• **Task directions**: From the data that follows, copy every line holding the string "pattern".

────────────────────

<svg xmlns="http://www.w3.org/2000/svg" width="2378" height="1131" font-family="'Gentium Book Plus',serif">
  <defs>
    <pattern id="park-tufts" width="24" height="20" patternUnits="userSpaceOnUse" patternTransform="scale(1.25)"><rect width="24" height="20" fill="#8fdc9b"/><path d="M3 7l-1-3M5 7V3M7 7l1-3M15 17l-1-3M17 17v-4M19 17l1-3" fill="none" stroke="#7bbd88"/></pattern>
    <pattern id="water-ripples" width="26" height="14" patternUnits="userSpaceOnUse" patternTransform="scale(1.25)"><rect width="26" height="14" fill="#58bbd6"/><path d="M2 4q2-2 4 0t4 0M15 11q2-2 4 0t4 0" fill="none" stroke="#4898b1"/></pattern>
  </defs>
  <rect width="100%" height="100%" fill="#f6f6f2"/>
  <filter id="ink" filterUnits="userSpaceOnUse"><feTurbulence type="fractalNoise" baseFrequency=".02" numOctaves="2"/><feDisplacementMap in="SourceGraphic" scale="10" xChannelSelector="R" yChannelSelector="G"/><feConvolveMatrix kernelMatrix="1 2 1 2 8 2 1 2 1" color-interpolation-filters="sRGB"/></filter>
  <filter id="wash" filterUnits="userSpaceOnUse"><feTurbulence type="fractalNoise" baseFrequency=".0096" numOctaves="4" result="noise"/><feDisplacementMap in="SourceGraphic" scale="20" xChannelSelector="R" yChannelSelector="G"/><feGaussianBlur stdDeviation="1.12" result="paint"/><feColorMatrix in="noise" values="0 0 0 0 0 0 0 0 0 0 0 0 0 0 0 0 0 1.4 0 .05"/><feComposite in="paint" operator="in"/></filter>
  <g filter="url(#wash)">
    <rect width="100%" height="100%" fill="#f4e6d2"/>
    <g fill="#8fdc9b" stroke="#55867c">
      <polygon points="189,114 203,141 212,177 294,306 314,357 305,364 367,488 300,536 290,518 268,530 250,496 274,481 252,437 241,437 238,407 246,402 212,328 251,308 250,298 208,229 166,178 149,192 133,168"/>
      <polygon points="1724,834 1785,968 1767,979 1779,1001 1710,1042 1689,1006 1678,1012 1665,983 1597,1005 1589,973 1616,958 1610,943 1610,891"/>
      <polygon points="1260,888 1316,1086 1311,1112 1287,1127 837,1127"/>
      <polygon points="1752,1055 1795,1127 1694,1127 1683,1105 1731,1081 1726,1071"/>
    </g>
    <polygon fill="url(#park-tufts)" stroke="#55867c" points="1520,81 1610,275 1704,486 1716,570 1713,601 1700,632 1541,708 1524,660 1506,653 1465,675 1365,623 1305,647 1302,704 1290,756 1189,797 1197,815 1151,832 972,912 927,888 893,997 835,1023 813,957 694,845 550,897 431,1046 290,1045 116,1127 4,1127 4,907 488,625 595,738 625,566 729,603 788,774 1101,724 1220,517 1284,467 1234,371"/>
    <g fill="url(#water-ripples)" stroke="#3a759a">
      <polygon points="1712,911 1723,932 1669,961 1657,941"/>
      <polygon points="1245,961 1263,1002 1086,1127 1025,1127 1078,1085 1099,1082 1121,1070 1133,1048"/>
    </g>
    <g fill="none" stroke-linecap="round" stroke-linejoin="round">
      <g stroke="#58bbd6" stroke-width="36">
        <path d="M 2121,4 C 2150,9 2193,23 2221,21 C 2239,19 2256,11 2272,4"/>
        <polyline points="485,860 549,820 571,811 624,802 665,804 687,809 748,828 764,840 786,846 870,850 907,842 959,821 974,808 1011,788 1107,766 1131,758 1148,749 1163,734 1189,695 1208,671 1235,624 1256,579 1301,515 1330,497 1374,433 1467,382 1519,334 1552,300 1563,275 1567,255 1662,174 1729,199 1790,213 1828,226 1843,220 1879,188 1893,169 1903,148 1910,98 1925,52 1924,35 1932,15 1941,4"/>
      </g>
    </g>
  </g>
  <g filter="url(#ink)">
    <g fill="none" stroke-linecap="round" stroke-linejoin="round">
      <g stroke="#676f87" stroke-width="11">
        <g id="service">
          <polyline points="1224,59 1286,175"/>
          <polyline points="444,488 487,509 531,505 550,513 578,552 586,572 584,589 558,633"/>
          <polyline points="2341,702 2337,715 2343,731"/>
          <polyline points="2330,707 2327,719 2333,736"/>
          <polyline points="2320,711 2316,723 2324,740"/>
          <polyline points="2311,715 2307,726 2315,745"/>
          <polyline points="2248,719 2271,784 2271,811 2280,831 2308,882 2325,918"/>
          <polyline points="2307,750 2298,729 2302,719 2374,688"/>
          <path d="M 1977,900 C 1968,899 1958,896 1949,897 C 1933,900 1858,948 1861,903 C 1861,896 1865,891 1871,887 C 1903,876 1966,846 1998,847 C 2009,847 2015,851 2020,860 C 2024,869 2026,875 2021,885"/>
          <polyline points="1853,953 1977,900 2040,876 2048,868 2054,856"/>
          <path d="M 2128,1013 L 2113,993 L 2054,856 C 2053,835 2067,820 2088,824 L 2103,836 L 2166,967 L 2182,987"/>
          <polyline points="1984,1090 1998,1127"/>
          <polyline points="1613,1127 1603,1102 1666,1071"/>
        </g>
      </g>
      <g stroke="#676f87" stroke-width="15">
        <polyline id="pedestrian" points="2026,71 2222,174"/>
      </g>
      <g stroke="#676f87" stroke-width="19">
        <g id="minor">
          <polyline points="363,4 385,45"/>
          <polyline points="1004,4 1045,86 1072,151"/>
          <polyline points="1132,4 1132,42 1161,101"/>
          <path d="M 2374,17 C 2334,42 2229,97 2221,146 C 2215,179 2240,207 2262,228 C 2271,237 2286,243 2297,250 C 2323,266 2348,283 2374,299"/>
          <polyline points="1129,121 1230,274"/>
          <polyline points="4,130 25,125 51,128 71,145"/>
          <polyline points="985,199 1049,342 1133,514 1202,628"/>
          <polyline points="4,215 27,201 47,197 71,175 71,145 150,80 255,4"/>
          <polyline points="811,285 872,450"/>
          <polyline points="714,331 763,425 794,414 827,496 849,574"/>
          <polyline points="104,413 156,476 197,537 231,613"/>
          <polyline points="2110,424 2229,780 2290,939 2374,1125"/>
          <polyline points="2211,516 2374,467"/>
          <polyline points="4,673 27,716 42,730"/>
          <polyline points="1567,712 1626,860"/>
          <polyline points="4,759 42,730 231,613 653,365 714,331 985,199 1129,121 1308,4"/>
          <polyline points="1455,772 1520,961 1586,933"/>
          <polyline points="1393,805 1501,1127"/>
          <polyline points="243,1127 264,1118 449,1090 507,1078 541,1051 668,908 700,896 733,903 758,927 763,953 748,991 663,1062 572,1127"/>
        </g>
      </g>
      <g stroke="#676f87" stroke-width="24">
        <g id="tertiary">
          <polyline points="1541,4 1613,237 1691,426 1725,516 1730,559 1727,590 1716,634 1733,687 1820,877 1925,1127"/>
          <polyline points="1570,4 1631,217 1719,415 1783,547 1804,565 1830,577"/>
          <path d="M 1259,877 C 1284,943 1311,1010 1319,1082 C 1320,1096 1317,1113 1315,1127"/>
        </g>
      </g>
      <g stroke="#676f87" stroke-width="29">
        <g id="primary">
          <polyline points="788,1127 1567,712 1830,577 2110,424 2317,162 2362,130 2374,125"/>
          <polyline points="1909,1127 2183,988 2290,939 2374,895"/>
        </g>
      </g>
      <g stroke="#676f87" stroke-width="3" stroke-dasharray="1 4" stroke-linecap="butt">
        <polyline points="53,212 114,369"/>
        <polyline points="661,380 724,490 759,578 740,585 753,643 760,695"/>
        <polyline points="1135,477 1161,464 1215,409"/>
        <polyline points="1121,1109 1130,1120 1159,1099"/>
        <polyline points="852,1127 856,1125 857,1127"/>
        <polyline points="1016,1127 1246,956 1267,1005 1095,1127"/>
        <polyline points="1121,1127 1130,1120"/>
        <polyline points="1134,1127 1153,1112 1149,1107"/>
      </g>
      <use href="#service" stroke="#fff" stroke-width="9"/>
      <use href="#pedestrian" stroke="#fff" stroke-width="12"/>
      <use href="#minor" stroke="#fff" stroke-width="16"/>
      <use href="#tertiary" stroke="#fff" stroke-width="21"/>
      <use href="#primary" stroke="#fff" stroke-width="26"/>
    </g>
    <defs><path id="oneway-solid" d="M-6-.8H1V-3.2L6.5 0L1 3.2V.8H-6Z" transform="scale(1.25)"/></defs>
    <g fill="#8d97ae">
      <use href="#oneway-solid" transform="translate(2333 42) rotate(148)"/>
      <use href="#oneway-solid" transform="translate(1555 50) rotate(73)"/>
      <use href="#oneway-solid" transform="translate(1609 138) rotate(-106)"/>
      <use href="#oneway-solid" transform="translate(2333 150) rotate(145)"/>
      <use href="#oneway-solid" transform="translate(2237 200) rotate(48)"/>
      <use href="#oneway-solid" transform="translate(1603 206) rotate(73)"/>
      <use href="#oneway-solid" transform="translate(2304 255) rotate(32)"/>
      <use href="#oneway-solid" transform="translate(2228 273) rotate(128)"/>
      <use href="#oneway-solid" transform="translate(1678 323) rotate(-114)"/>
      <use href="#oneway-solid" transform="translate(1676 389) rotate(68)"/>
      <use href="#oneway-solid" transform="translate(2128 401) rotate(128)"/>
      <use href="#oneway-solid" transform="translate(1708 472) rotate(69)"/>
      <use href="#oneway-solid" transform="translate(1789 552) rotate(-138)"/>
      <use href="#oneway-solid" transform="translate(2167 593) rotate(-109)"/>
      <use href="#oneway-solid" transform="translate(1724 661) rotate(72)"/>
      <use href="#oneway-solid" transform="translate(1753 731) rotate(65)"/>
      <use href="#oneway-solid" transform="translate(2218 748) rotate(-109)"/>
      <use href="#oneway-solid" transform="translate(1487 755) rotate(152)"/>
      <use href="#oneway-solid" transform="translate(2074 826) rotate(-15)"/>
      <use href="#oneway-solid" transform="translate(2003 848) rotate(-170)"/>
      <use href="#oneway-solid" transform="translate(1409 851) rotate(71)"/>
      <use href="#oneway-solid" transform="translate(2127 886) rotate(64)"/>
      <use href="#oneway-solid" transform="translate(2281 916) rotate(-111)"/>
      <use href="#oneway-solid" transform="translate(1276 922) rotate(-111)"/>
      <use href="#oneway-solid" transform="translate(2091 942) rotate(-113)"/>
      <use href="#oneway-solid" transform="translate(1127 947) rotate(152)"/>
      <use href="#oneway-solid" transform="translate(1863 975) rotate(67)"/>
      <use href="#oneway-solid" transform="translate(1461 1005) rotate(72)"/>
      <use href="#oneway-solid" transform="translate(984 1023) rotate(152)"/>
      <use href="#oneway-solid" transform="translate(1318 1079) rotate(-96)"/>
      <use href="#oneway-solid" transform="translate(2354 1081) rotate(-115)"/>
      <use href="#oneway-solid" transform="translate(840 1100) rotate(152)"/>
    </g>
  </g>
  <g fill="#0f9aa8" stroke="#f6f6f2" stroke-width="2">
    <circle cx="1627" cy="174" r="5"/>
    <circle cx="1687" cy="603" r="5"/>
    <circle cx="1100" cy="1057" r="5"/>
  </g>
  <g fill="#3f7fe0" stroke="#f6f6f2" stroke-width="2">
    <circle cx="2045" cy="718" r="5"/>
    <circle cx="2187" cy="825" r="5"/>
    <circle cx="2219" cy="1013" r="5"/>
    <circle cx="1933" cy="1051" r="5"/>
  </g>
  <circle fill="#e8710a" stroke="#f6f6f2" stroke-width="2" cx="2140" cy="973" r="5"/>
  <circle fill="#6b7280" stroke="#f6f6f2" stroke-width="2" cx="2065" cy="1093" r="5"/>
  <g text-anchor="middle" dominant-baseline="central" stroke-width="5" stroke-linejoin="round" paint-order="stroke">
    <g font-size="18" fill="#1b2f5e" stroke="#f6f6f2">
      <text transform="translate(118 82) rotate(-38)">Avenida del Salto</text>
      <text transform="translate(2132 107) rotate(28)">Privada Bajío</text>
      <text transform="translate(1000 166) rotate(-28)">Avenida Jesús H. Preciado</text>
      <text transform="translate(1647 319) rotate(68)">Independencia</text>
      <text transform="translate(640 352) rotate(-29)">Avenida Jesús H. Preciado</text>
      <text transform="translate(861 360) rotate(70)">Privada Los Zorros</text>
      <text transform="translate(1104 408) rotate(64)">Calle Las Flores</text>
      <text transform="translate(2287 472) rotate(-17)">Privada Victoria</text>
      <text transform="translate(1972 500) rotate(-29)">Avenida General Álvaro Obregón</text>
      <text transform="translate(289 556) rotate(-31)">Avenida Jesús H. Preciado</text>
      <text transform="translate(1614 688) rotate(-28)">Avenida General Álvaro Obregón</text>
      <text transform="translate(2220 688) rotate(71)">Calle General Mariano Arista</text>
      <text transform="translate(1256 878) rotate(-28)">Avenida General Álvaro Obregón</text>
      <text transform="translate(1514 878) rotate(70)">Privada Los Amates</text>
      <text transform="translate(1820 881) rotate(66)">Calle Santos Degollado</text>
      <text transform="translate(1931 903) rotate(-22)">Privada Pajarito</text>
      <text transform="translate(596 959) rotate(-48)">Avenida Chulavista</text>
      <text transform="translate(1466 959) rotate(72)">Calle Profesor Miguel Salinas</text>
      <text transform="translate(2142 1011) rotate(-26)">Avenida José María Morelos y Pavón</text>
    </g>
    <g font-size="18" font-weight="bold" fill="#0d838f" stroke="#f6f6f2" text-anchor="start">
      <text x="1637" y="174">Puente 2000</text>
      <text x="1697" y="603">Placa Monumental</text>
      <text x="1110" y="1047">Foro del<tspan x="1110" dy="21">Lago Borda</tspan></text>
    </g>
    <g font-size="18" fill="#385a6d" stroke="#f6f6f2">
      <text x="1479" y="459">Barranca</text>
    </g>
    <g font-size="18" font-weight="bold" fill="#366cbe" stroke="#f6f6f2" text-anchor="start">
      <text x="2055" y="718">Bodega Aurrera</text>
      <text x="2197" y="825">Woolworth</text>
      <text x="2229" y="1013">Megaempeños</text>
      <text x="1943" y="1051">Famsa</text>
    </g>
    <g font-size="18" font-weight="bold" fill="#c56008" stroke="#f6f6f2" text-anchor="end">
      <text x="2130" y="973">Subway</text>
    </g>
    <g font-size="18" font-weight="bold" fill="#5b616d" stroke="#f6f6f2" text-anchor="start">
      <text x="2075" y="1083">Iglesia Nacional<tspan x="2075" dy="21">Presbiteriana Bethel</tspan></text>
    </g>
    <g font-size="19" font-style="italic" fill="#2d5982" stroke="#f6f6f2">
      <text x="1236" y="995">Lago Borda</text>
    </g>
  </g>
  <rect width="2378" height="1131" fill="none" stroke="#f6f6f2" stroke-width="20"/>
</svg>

────────────────────

• **Written solution**:
    <pattern id="park-tufts" width="24" height="20" patternUnits="userSpaceOnUse" patternTransform="scale(1.25)"><rect width="24" height="20" fill="#8fdc9b"/><path d="M3 7l-1-3M5 7V3M7 7l1-3M15 17l-1-3M17 17v-4M19 17l1-3" fill="none" stroke="#7bbd88"/></pattern>
    <pattern id="water-ripples" width="26" height="14" patternUnits="userSpaceOnUse" patternTransform="scale(1.25)"><rect width="26" height="14" fill="#58bbd6"/><path d="M2 4q2-2 4 0t4 0M15 11q2-2 4 0t4 0" fill="none" stroke="#4898b1"/></pattern>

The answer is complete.